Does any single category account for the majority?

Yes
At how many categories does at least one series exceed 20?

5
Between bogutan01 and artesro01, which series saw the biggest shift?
▬▬▬▬▬▬▬▬▬▬
◆ **Instructions for the task**
Render the lines above as a JSON list of strings, one string per line, leaving out the blank lines.

◆ **Result of this exercise**
[
  "Does any single category account for the majority?",
  "Yes",
  "At how many categories does at least one series exceed 20?",
  "5",
  "Between bogutan01 and artesro01, which series saw the biggest shift?"
]